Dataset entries
___

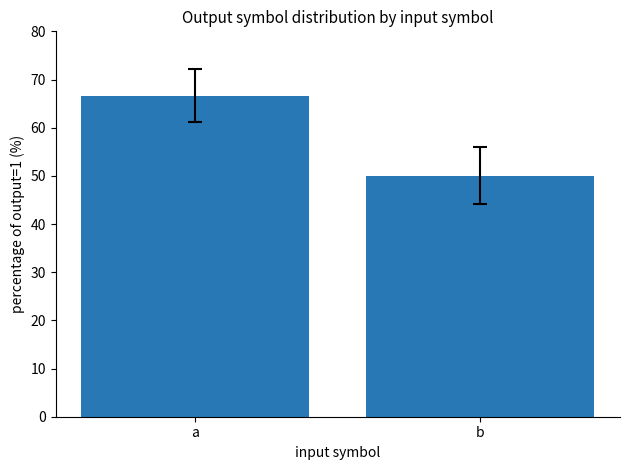

How many values exceed 66?

1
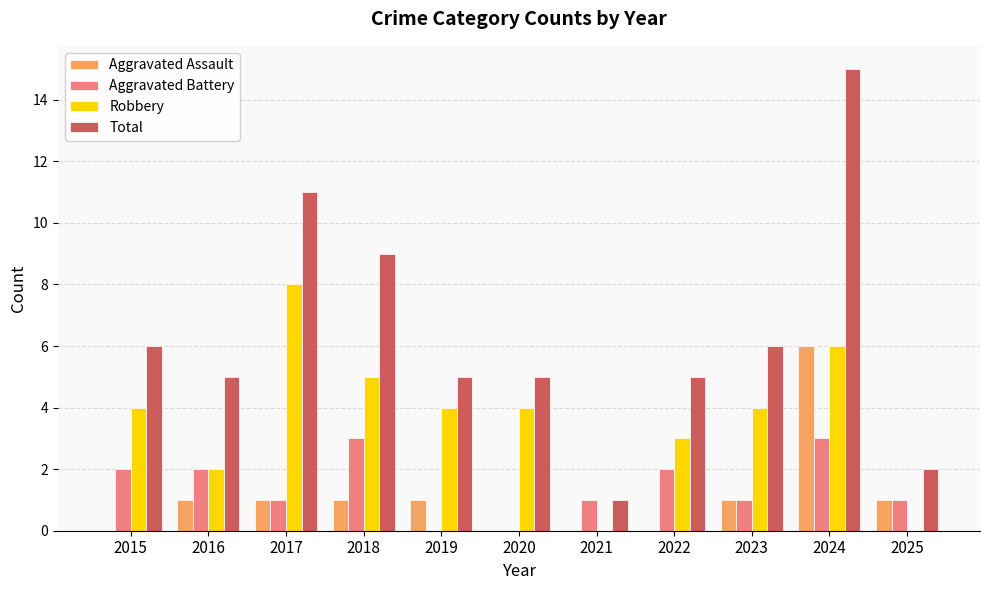

Reading left to right, list all the values displayed in this chart.

Aggravated Assault: 2015=0	2016=1	2017=1	2018=1	2019=1	2020=0	2021=0	2022=0	2023=1	2024=6	2025=1
Aggravated Battery: 2015=2	2016=2	2017=1	2018=3	2019=0	2020=0	2021=1	2022=2	2023=1	2024=3	2025=1
Robbery: 2015=4	2016=2	2017=8	2018=5	2019=4	2020=4	2021=0	2022=3	2023=4	2024=6	2025=0
Total: 2015=6	2016=5	2017=11	2018=9	2019=5	2020=5	2021=1	2022=5	2023=6	2024=15	2025=2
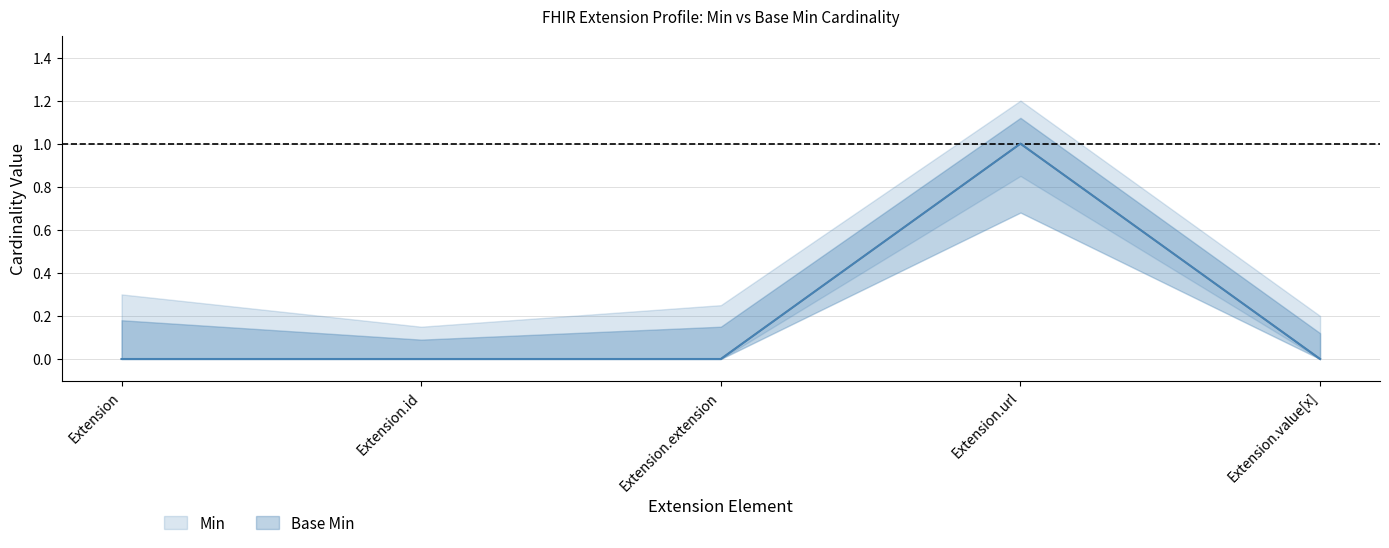

True or false: Base Min has a value of 0 at Extension.

True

___

▸ **Work order**
Format the lines of the entries above as a JSON list of strings, one string per line, omitting blank lines and the picture placeholders.

▸ **Output for this exercise**
[
  "How many values exceed 66?",
  "1",
  "Reading left to right, list all the values displayed in this chart.",
  "Aggravated Assault: 2015=0\t2016=1\t2017=1\t2018=1\t2019=1\t2020=0\t2021=0\t2022=0\t2023=1\t2024=6\t2025=1",
  "Aggravated Battery: 2015=2\t2016=2\t2017=1\t2018=3\t2019=0\t2020=0\t2021=1\t2022=2\t2023=1\t2024=3\t2025=1",
  "Robbery: 2015=4\t2016=2\t2017=8\t2018=5\t2019=4\t2020=4\t2021=0\t2022=3\t2023=4\t2024=6\t2025=0",
  "Total: 2015=6\t2016=5\t2017=11\t2018=9\t2019=5\t2020=5\t2021=1\t2022=5\t2023=6\t2024=15\t2025=2",
  "True or false: Base Min has a value of 0 at Extension.",
  "True"
]